**TASK TO COMPLETE**
Transcribe the data in full and exactly, omitting any pictures.

**DATA FOR THIS EXERCISE**
━━━

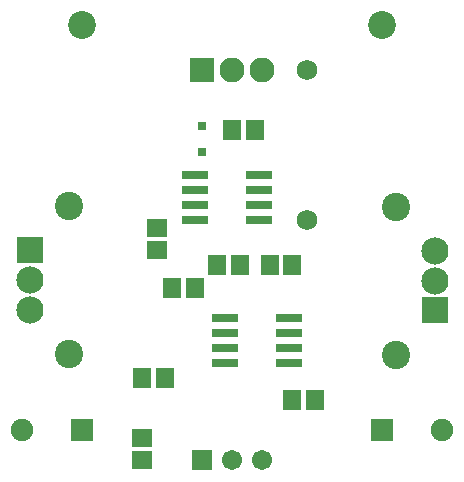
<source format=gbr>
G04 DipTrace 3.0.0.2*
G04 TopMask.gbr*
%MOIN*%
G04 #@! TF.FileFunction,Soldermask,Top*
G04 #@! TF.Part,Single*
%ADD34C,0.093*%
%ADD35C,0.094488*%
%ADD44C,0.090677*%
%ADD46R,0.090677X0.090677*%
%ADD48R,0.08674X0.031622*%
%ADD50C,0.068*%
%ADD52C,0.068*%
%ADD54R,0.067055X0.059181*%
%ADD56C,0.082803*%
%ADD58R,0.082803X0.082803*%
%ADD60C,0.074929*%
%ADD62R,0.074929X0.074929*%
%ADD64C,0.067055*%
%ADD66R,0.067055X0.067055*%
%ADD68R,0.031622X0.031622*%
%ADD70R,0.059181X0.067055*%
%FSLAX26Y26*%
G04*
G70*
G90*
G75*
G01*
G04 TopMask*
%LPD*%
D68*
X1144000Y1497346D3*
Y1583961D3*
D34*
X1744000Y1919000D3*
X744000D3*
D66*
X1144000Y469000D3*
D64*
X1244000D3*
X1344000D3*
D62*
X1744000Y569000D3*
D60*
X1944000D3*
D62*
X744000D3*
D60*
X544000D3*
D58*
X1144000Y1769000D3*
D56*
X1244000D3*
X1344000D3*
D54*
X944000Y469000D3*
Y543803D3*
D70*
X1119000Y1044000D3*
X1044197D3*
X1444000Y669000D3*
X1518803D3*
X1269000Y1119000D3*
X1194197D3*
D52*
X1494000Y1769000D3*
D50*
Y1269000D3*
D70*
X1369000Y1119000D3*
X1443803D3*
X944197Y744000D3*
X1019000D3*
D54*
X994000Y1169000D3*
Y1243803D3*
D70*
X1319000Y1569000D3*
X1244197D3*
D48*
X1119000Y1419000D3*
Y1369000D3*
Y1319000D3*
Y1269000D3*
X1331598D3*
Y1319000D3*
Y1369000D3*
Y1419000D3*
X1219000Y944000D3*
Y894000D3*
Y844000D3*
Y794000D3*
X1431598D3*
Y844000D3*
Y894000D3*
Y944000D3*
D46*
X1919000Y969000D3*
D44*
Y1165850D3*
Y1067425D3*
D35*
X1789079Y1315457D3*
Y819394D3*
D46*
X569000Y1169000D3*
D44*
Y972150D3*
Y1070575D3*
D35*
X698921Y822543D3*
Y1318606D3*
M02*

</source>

━━━

**TASK RESULT**
<source format=gbr>
G04 DipTrace 3.0.0.2*
G04 TopMask.gbr*
%MOIN*%
G04 #@! TF.FileFunction,Soldermask,Top*
G04 #@! TF.Part,Single*
%ADD34C,0.093*%
%ADD35C,0.094488*%
%ADD44C,0.090677*%
%ADD46R,0.090677X0.090677*%
%ADD48R,0.08674X0.031622*%
%ADD50C,0.068*%
%ADD52C,0.068*%
%ADD54R,0.067055X0.059181*%
%ADD56C,0.082803*%
%ADD58R,0.082803X0.082803*%
%ADD60C,0.074929*%
%ADD62R,0.074929X0.074929*%
%ADD64C,0.067055*%
%ADD66R,0.067055X0.067055*%
%ADD68R,0.031622X0.031622*%
%ADD70R,0.059181X0.067055*%
%FSLAX26Y26*%
G04*
G70*
G90*
G75*
G01*
G04 TopMask*
%LPD*%
D68*
X1144000Y1497346D3*
Y1583961D3*
D34*
X1744000Y1919000D3*
X744000D3*
D66*
X1144000Y469000D3*
D64*
X1244000D3*
X1344000D3*
D62*
X1744000Y569000D3*
D60*
X1944000D3*
D62*
X744000D3*
D60*
X544000D3*
D58*
X1144000Y1769000D3*
D56*
X1244000D3*
X1344000D3*
D54*
X944000Y469000D3*
Y543803D3*
D70*
X1119000Y1044000D3*
X1044197D3*
X1444000Y669000D3*
X1518803D3*
X1269000Y1119000D3*
X1194197D3*
D52*
X1494000Y1769000D3*
D50*
Y1269000D3*
D70*
X1369000Y1119000D3*
X1443803D3*
X944197Y744000D3*
X1019000D3*
D54*
X994000Y1169000D3*
Y1243803D3*
D70*
X1319000Y1569000D3*
X1244197D3*
D48*
X1119000Y1419000D3*
Y1369000D3*
Y1319000D3*
Y1269000D3*
X1331598D3*
Y1319000D3*
Y1369000D3*
Y1419000D3*
X1219000Y944000D3*
Y894000D3*
Y844000D3*
Y794000D3*
X1431598D3*
Y844000D3*
Y894000D3*
Y944000D3*
D46*
X1919000Y969000D3*
D44*
Y1165850D3*
Y1067425D3*
D35*
X1789079Y1315457D3*
Y819394D3*
D46*
X569000Y1169000D3*
D44*
Y972150D3*
Y1070575D3*
D35*
X698921Y822543D3*
Y1318606D3*
M02*

</source>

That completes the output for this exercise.